In the parallelogram ABCD, the perpendicular KH to the line AD is drawn, and the point H
In the parallelogram ABCD, the perpendicular KH to the line AD is drawn, and the point H lies on the side AD. Find the sides, angles and area of the parallelogram, if AH = 16cm, angle A is 60, HD = 10cm.
The solution of the problem:
Angle C = angle A = 60 °;
Angle B = Angle D = 180 ° – 60 ° = 120 °.
Let’s draw a diagonal BD.
Angle ABD = angle ADB = angle A = 60 °.
The ABD triangle is equilateral.
Side AD = AB = BD = 16 + 10 = 26 cm.
Let’s omit the height of the VO.
Angle ABO = 180 ° – (90 ° + 60 °) = 30 °.

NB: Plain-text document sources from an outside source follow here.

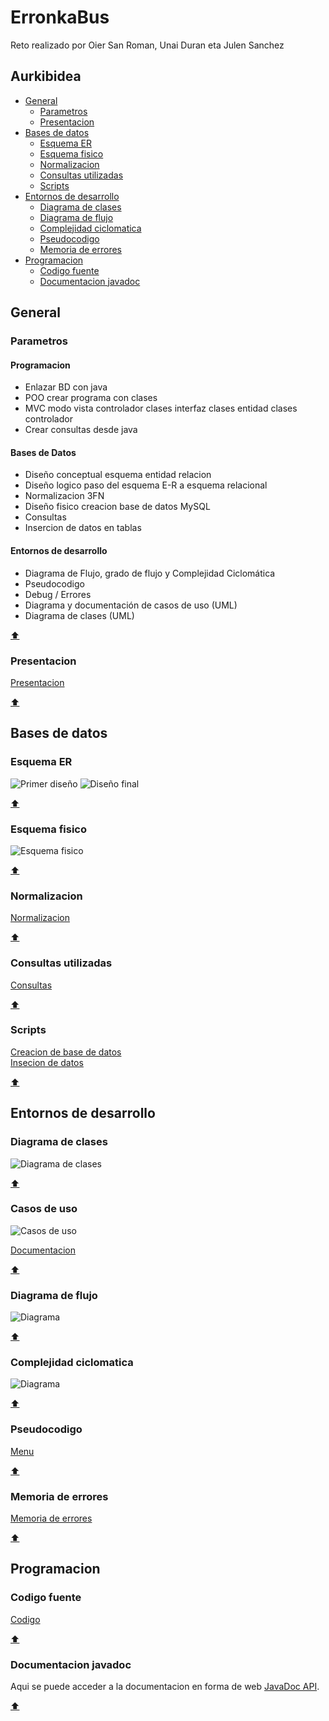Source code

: # ErronkaBus
Reto realizado por Oier San Roman, Unai Duran eta Julen Sanchez

## Aurkibidea

- [General](#general)
  - [Parametros](#parametros)
  - [Presentacion](#presentacion)
- [Bases de datos](#bases-de-datos)
  - [Esquema ER](#esquema-er)
  - [Esquema fisico](#esquema-fisico)
  - [Normalizacion](#normalizacion)
  - [Consultas utilizadas](#consultas-utilizadas)
  - [Scripts](#scripts)
- [Entornos de desarrollo](#entornos-de-desarrollo)
  - [Diagrama de clases](#diagrama-de-clases)
  - [Diagrama de flujo](#diagrama-de-flujo)
  - [Complejidad ciclomatica](#complejidad-ciclomatica)
  - [Pseudocodigo](#pseudocodigo)
  - [Memoria de errores](#memoria-de-errores)
- [Programacion](#programacion)
  - [Codigo fuente](#codigo-fuente)
  - [Documentacion javadoc](#documentacion-javadoc)

## General

### Parametros

#### Programacion
- Enlazar BD con java
- POO crear programa con clases
- MVC modo vista controlador clases interfaz clases entidad clases controlador
- Crear consultas desde java

#### Bases de Datos
- Diseño conceptual esquema entidad relacion
- Diseño logico paso del esquema E-R a esquema relacional
- Normalizacion 3FN
- Diseño fisico creacion base de datos MySQL
- Consultas
- Insercion de datos en tablas

#### Entornos de desarrollo
- Diagrama de Flujo, grado de flujo y Complejidad Ciclomática
- Pseudocodigo
- Debug / Errores
- Diagrama y documentación de casos de uso (UML)
- Diagrama de clases (UML)

[:arrow_up:](#erronkabus)

### Presentacion

[Presentacion](/Documentacion/ErronkaBus.pptx)

[:arrow_up:](#erronkabus)

## Bases de datos

### Esquema ER

![Primer diseño](/Documentacion/Bases%20de%20datos/esquemaER-Primer%20Diseño.svg)
![Diseño final](/Documentacion/Bases%20de%20datos/esquemaER-Diseño%20final.svg)

[:arrow_up:](#erronkabus)

### Esquema fisico

![Esquema fisico](/Documentacion/Bases%20de%20datos/esquemaFisico.svg)

[:arrow_up:](#erronkabus)

### Normalizacion

[Normalizacion](/Documentacion/Bases%20de%20datos/Normalizacion.pdf)

[:arrow_up:](#erronkabus)

### Consultas utilizadas

[Consultas](/Documentacion/Bases%20de%20datos/Consultas.pdf)

[:arrow_up:](#erronkabus)

### Scripts

[Creacion de base de datos](/Documentacion/Bases%20de%20datos/scriptCreacion.sql)\
[Insecion de datos](/Documentacion/Bases%20de%20datos/datos.sql)

[:arrow_up:](#erronkabus)

## Entornos de desarrollo

### Diagrama de clases

![Diagrama de clases](/Documentacion/Garapen%20inguruneak/clase%20diagrama.svg)
  
[:arrow_up:](#erronkabus)

### Casos de uso

![Casos de uso](/Documentacion/Garapen%20inguruneak/erabileraKasuak/erabili_kasua.svg)

[Documentacion](/Documentacion/Garapen%20inguruneak/erabileraKasuak/)

[:arrow_up:](#erronkabus)

### Diagrama de flujo

![Diagrama](/Documentacion/Garapen%20inguruneak/fluxu%20diagrama.svg)

[:arrow_up:](#erronkabus)

### Complejidad ciclomatica

![Diagrama](/Documentacion/Garapen%20inguruneak/konplexutasun%20ziklomatikoa.svg)

[:arrow_up:](#erronkabus)

### Pseudocodigo

[Menu](/Documentacion/Garapen%20inguruneak/menu_sasi.txt)

[:arrow_up:](#erronkabus)

### Memoria de errores

[Memoria de errores](/Documentacion/Garapen%20inguruneak/Arazketa%20txostena.pdf)

[:arrow_up:](#erronkabus)

## Programacion

### Codigo fuente

[Codigo](/busak/)

[:arrow_up:](#erronkabus)

### Documentacion javadoc

Aqui se puede acceder a la documentacion en forma de web [JavaDoc API](https://petaldoiporramador.github.io/ErronkaBus/).

[:arrow_up:](#erronkabus)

AO = AB / 2 = 26/2 = 13 cm.
BО ^ 2 = AB ^ 2 – AO ^ 2 = 26 ^ 2 – 13 ^ 2 = 676 – 169 = 507;
BО = √507 = 122.5.
Determine the area of the parallelogram.
S = AD * BO = 26 * 22.5 = 585 cm2.
Answer: the angles of the parallelogram are 60 ° and 120 °, the sides are 26 cm, and the area is 585 cm2.